» Compito:
Trascrivi il passo del testo fornito che parte da "La presente edizione, condotta" e arriva a "teoricamente più significativi.", sostituendo "traduzione" con "versione".
====== Testo fornito ======
L’interpretazione dei sogni. Sigmund Freud

  L’interpretazione dei sogni

Sigmund Freud

Bollati Boringhieri Editore

1985

596 pag.

 

 

 

 

“L’interpretazione dei sogni è in realtà la via regia per la conoscenza dell’inconscio, il fondamento più sicuro della psicoanalisi e il campo in cui ogni praticante deve maturare il proprio convincimento e perseguire il proprio perfezionamento.” Con queste parole Freud definiva nell’autunno del 1909 il valore propedeutico fondamentale del suo libro sui sogni uscito dieci anni prima e che, come è capitato spesso alle grandi opere rivoluzionarie, la critica scientifica e accademica ufficiali avevano accolto con imbarazzata ostilità. Ma Freud ebbe sempre piena coscienza che si trattava della “più valida” delle sue scoperte, “intuizione che capita, se capita, una volta sola nella vita”.
L’enorme risonanza e impressione che quest’opera ha suscitato nel corso di questo secolo gli hanno dato pienamente ragione; chiunque infatti voglia accostarsi con qualche serietà allo studio della psicoanalisi o voglia soltanto rendersi conto di quale radicale mutamento di prospettive essa abbia prodotto nella cultura moderna non può prescindere dalla lettura dell’interpretazione dei sogni, che non è soltanto l’opera capitale di Freud, ma anche il suo libro più affascinante e sconvolgente.
La presente edizione, condotta sul testo critico, viene qui presentata nella accuratissima traduzione di Elvio Fachinelli e Herma Trett ed è arricchita – oltre che dai numerosi rimandi tematici interni – da un nutritissimo corredo di note esplicative, bibliografiche e critiche che illustrano la storia interna dell’opera e ne chiariscono i passi teoricamente più significativi.
====== Estratti dei dati ======
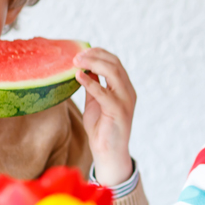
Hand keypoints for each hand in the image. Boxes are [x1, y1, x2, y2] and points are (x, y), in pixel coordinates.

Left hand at [73, 48, 136, 186]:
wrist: (108, 153)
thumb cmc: (101, 129)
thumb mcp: (95, 101)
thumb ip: (94, 85)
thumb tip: (85, 68)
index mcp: (124, 88)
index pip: (115, 62)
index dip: (98, 53)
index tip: (80, 51)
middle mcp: (128, 92)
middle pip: (114, 63)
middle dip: (94, 55)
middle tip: (76, 55)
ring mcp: (125, 101)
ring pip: (113, 72)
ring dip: (93, 64)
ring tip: (76, 62)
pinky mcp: (118, 111)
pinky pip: (104, 92)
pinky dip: (90, 83)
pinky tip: (78, 77)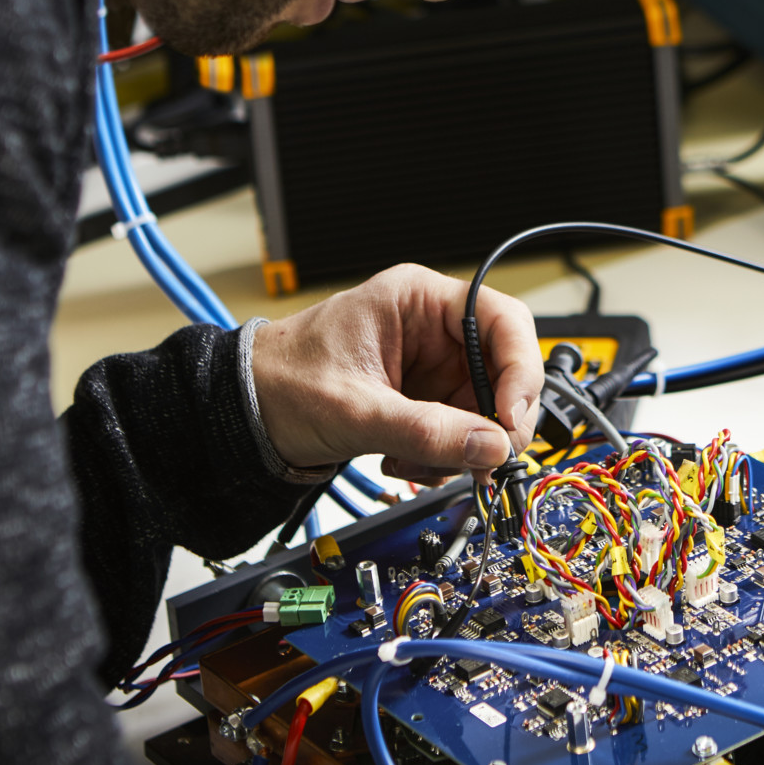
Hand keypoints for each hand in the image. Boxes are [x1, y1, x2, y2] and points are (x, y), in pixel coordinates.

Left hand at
======
» Spazio risposta:
La presente edizione, condotta sul testo critico, viene qui presentata nella accuratissima versione di Elvio Fachinelli e Herma Trett ed è arricchita – oltre che dai numerosi rimandi tematici interni – da un nutritissimo corredo di note esplicative, bibliografiche e critiche che illustrano la storia interna dell’opera e ne chiariscono i passi teoricamente più significativi.